▶ **所给文段**
↓

[发明专利]检测抗菌粉体材料诱发活性氧在细胞内富集水平的方法

说明书

本发明公开了一种检测抗菌粉体材料诱发活性氧在细胞内富集水平的方法，该方法利用荧光探针DCFH‑DA作为活性氧的高灵敏检测分析物，通过得到的DCF荧光信号值可以准确分析菌体内由抗菌粉体材料诱发产生活性氧的含量；该方法结合生物与化学的检测方法，克服电子自旋共振法，化学发光法等技术的局限，为研究活性氧杀菌的抗菌机理打下了坚实的基础。

技术领域

本发明涉及一种检测抗菌粉体材料诱发活性氧在细胞内富集水平的方法，属于生物活性细菌检测与化学活性氧检测相结合的技术领域。

↑

▶ **所给资料**
↓

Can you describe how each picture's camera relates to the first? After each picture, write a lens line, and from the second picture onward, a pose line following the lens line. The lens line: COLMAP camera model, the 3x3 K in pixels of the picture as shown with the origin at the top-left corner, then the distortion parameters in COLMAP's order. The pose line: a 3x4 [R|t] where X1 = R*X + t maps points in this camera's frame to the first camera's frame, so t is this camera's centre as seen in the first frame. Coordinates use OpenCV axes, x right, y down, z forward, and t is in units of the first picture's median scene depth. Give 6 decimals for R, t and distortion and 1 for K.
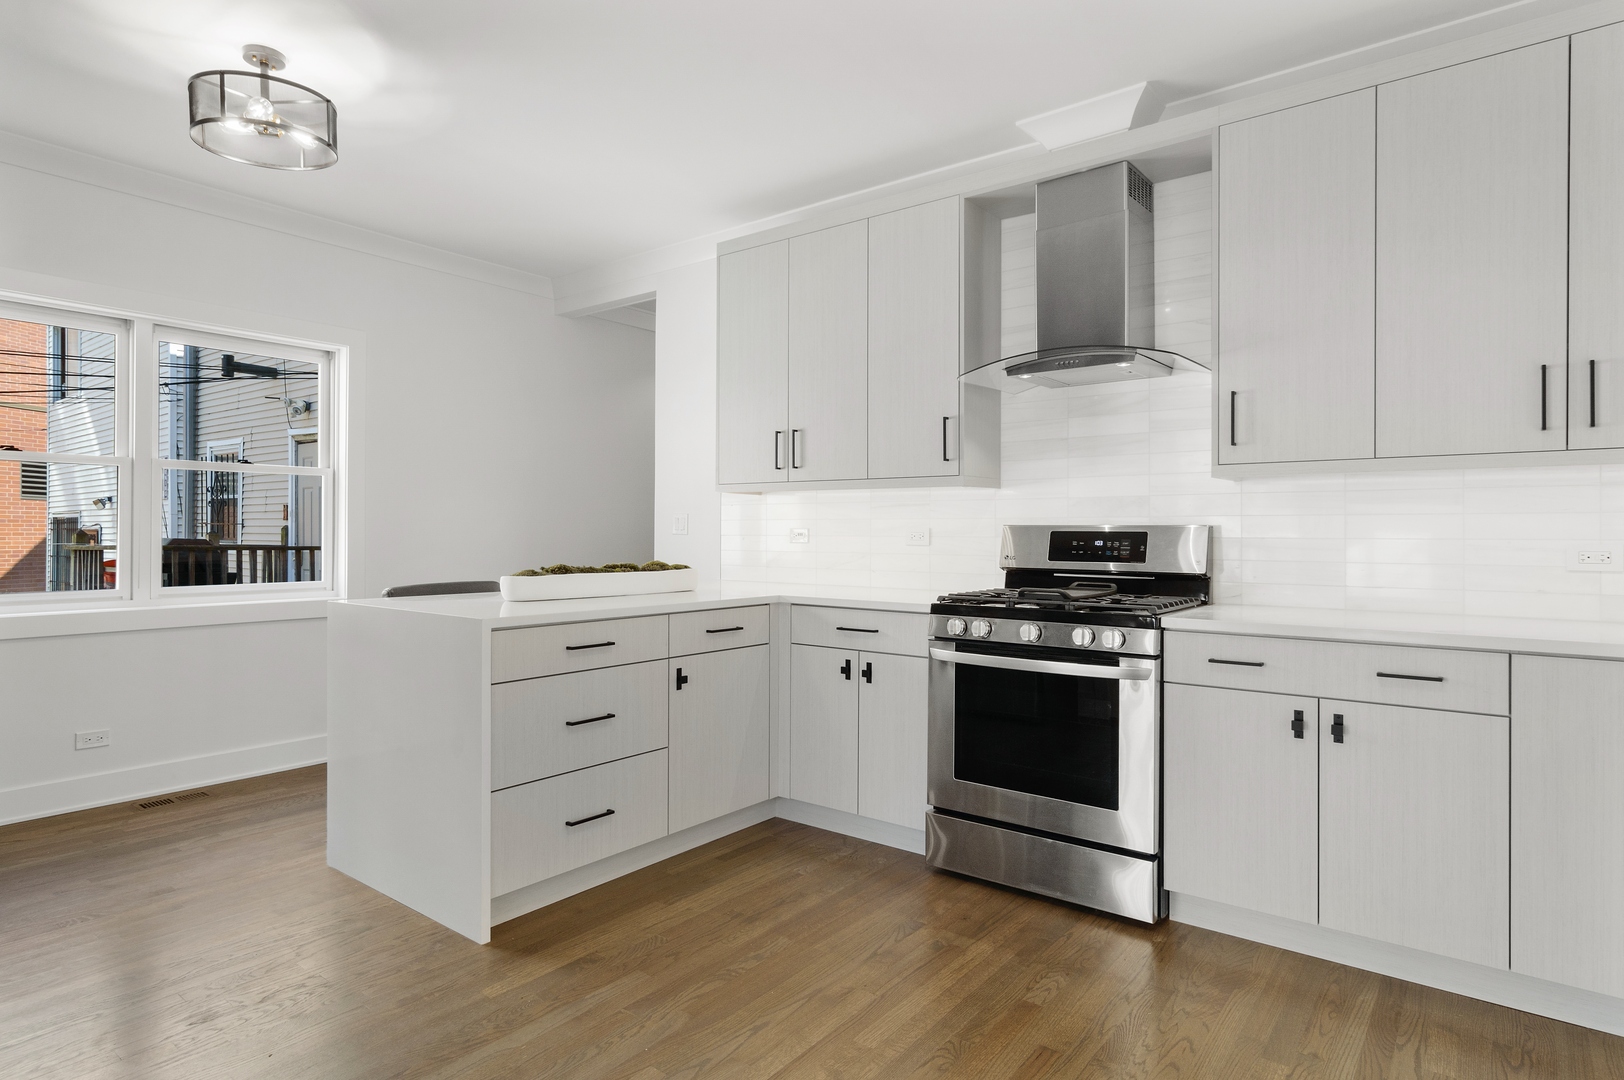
lens RADIAL K [[893.4, 0, 812.0], [0, 893.4, 540.0], [0, 0, 1]] dist [0.000195, 0.002746]
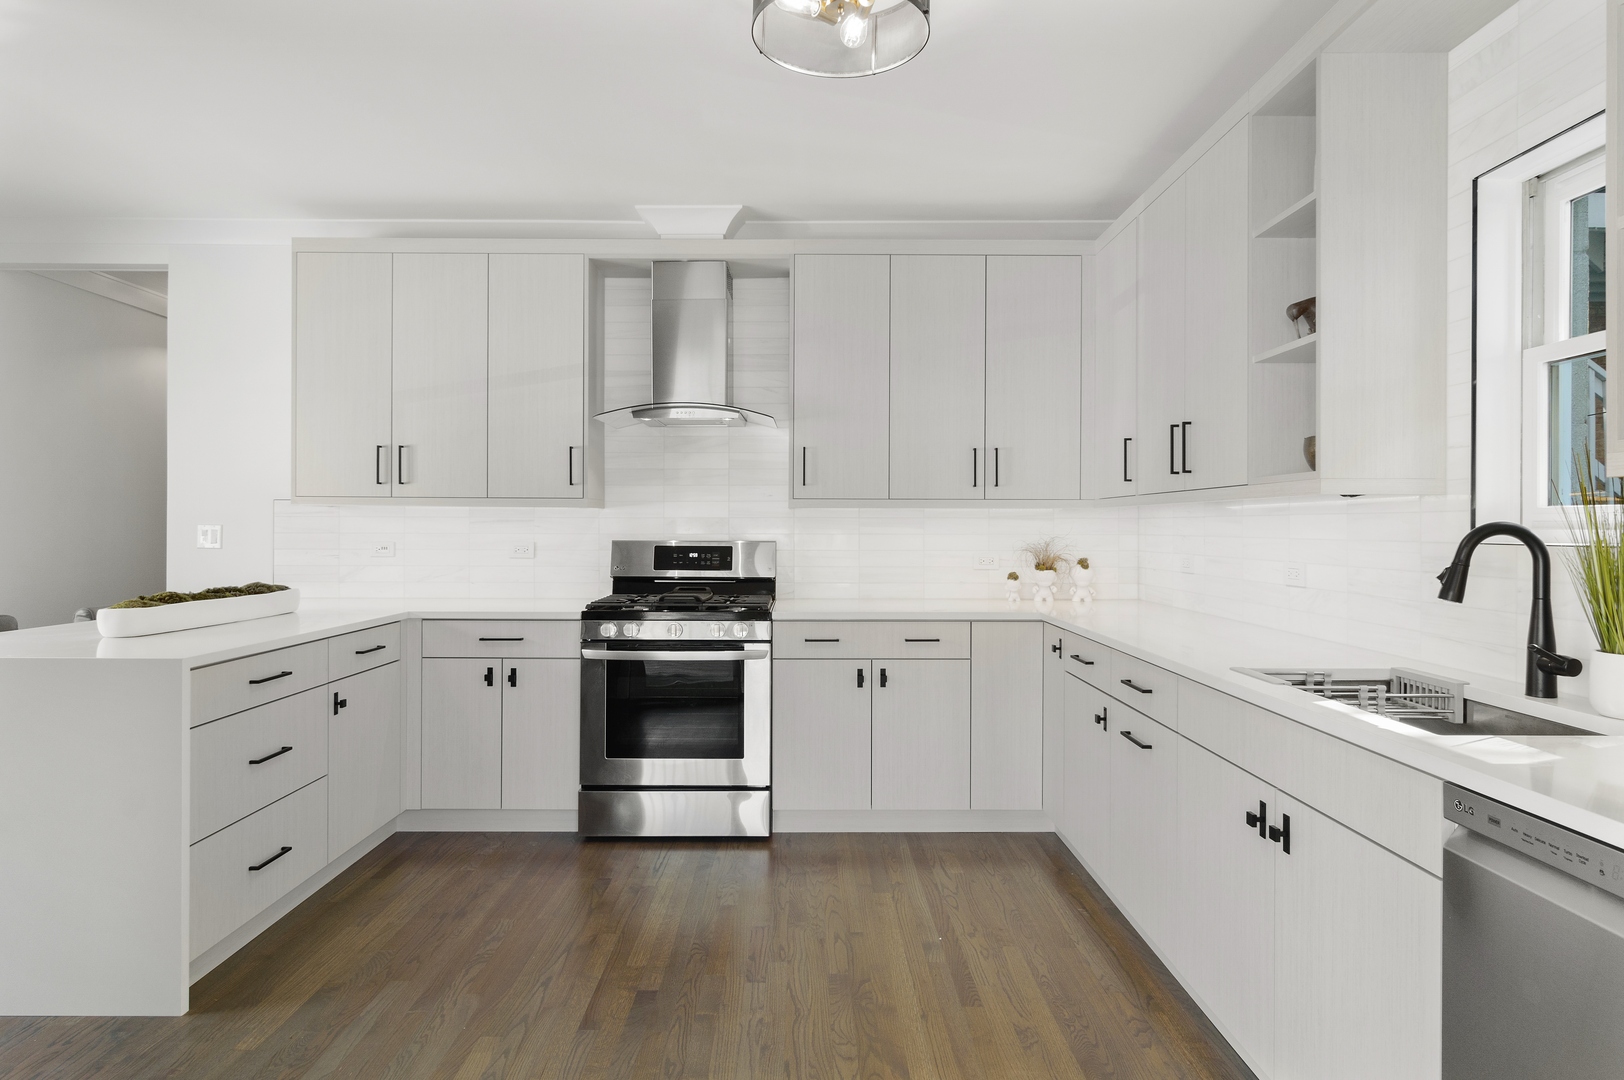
lens RADIAL K [[893.4, 0, 812.0], [0, 893.4, 540.0], [0, 0, 1]] dist [0.000195, 0.002746]
pose [[0.781762, -0.008900, 0.623514, -0.361769], [0.004315, 0.999951, 0.008863, -0.030737], [-0.623563, -0.004238, 0.781762, -0.092512]]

↑

▶ **练习题目**
a - 在这段专利说明里，用来检测活性氧的是哪种荧光探针？
b - 把这段专利说明中提到的材料、分子和探针这几类物质名称全部列出来。
c - 接着这段专利说明最后一句往下写，把后面的内容补上。

▶ **参考答案**
a - 荧光探针DCFH‑DA。

b - 抗菌粉体材料、活性氧、荧光探针DCFH‑DA、DCF

c -
背景技术

根据目前已有的研究成果，无机抗菌材料的抗菌机理主要分为以下三类：接触抗菌、溶出扩散抗菌、光催化抗菌。其中，接触抗菌是认为无机材料直接接触细菌菌体，导致细胞壁细胞膜出现破损或变异，从而破坏了保护功能或传输功能，致使细胞生长受阻或死亡；溶出扩散抗菌机理主要针对离子型抗菌材料，从材料中溶出的金属离子（如Ag⁺、Cu²⁺、Zn²⁺）将扩散至细胞表面或体内，破坏了细胞正常的新陈代谢以及遗传复制，抑制了细菌的生长繁殖；而光催化抗菌则是认为抗菌材料在光照条件下催化产生活性氧，具有较强氧化能力的活性氧会渗透到细胞体内，破坏细胞内重要的生物高分子，导致细胞的失活直至死亡；但是细菌死亡的原因非常复杂，现有的实验往往不能证明抗菌材料属于哪一个单一的抗菌机理，所以设计针对细胞体内的表征手段就显得非常必要。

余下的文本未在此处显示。